Have homeowner’s insurance. A parade of signs up and down our street are announcing that we’re not the only ones who will need to replace our roof. One neighbor had their family room ceiling cave in…another was hit by a baseball-sized chunk of hail in the windshield. While they were driving. (Thankfully, they’re ok.)

Don’t pooh-pooh renter’s insurance, either, if you rent, instead of own. The hail here came very, very close to shattering our windows. If it had, there would have been no way to protect our possessions from the rain.

Plan on an additional deductible for any hail damage. With our company (Liberty Mutual), it’s an additional $300.(Yet another reminder that an emergency fund, however small, helps a lot.)

Hopefully you do have insurance – and the claim’s been approved. In that case:

Use a contractor whose credentials you’ve checked. Do they have a good reputation? Ask for references.  Do not use them, just because somebody showed up your door, and it’s convenient to hire them.
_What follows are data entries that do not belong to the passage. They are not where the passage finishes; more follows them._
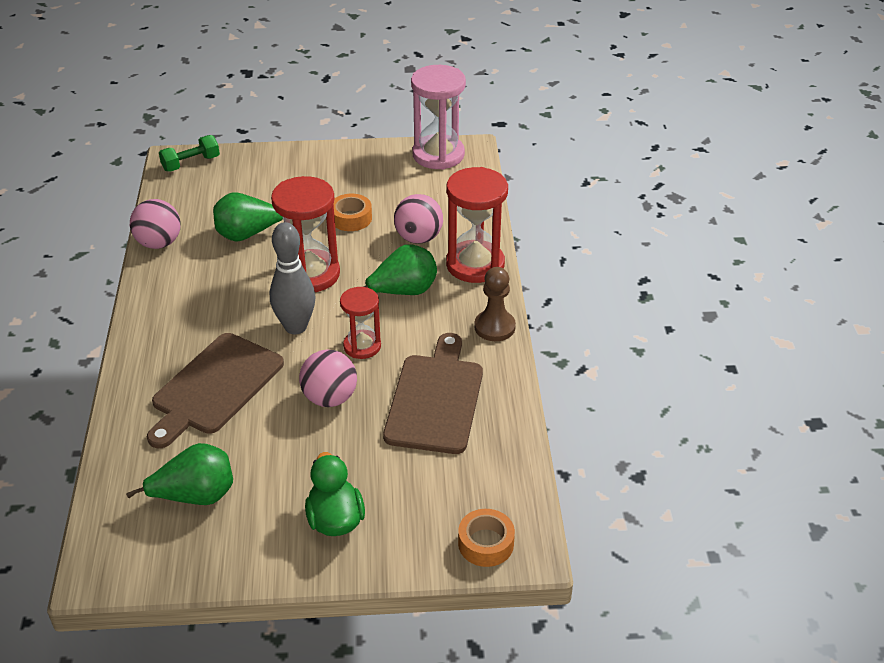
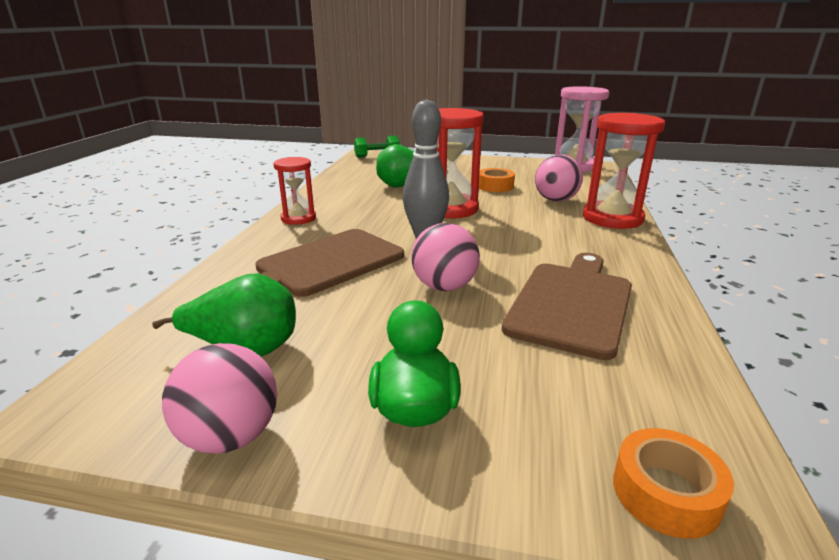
camera: 15 degrees right, 15 degrees down
(159, 243) = (330, 184): pink ball -> pink ball (230, 437)
(362, 346) = (490, 254): red hourglass -> red hourglass (298, 218)
(403, 292) = (538, 226): green pear -> none
(494, 327) = (640, 258): brown pawn -> none

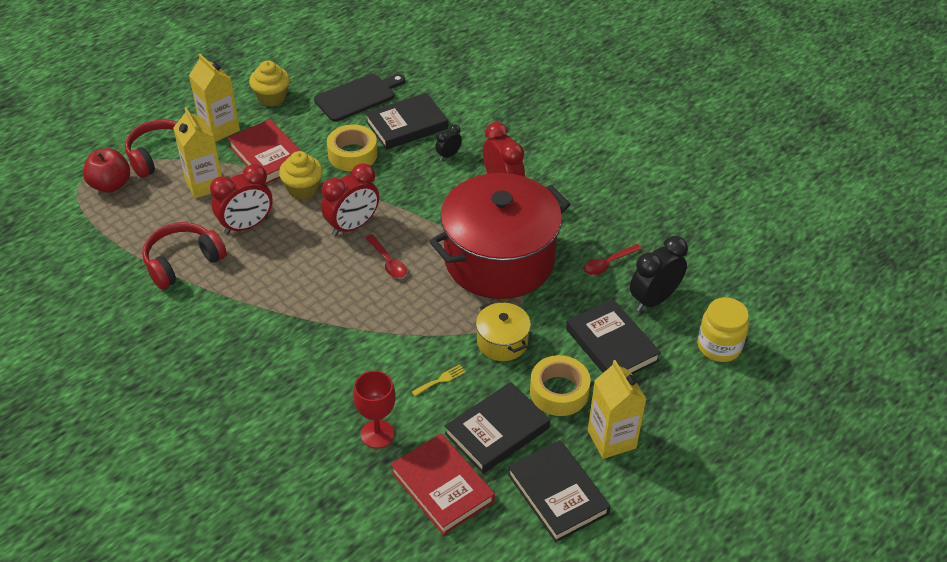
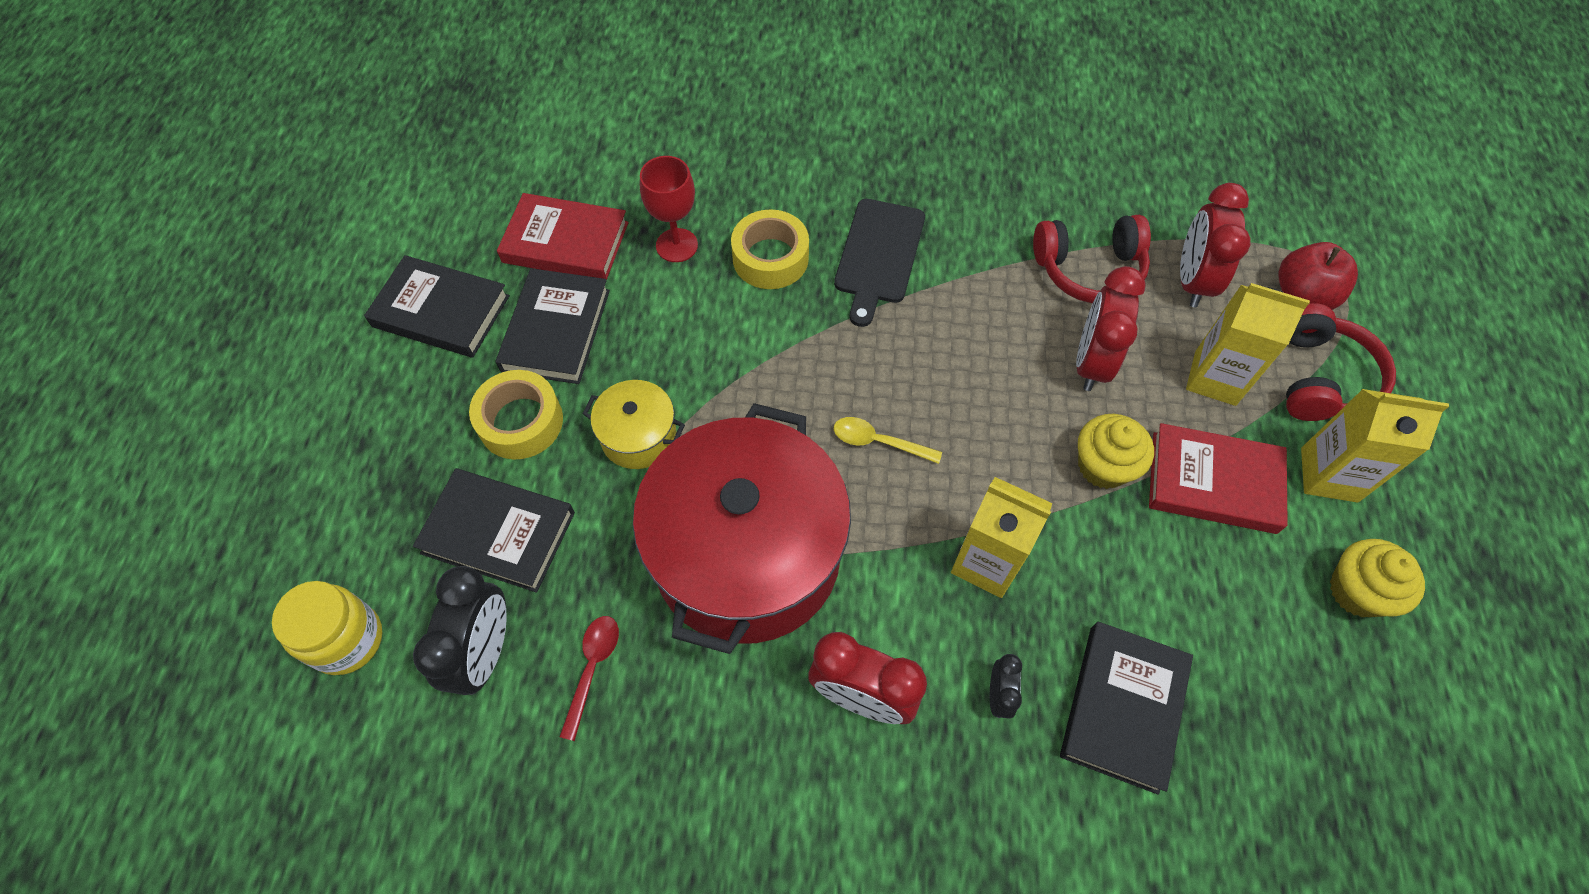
camera: 140 degrees right, 15 degrees up
(182, 262) = (1089, 270): red headphones -> red headphones turned 75 degrees clockwise
(352, 154) = (1121, 578): yellow tape -> yellow tape (770, 258)
(352, 226) = (978, 459): red clock -> red clock (1192, 281)
(357, 96) = (1260, 706): black cutting board -> black cutting board (879, 255)
(388, 261) = (878, 442): red spoon -> yellow spoon
(441, 380) = (667, 342): yellow fork -> none
(611, 439) = (419, 407): yellow carton -> yellow carton (986, 562)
Some of these are fly-by-night scammers, who take a deposit for work…then disappear.

Plan for the future. How did your insurance handle the blow — do you need to beef it up some? What about emergency supplies – did you have enough flashlights, lanterns, snacks, water, etc. if your home lost power? (Cell phones, by the way, make a great emergency light if you’re caught somewhere.)  Replenish your cleanup supplies now, so you’re ready for anything.
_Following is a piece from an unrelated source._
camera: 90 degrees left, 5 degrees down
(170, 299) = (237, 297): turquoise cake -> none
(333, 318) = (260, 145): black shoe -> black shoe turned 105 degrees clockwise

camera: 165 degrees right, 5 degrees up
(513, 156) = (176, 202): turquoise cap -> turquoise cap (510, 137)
And finally – don’t take it personally. These things happen. The plants, at least most of them, will grow again. (You can always replant, too.) Homes can be repaired. Possessions can be replaced. You and your family are ok. And that, honestly, is what really counts.

2 thoughts on “Hail, NO! And Other Natural Disasters”

  1. Wow that sounds like quite the storm! Great tips as well, I know we had areas flood badly earlier this year and many of the homeowners did not have flood insurance and that can be so devastating!

    Curious though, for renters, how much in material possesions would you say would be needed to be worthy of insuring? $5,000 or more? Just curious as I never thought I really had enough to concern myself with renters insurance so I often wondered what amount I should have before renters insurance would be worth it.

  2. Poor to Rich, I used to work for two different insurance agents —and had a property/casualty license myself, for a while. We had renters geting insurance for much less than the $5000 you’re mentioning…prices are quite reasonable if you’re insurance only a thousand or so. That figure generally covers basic furniture plus a stereo and tv.

    Thanks for writing. Our neighborhood is currently filled with the sound of heavy trucks dropping off shingles, and the sound of hammering — pretty much everybody in the neighborhood are having their roofs replaced!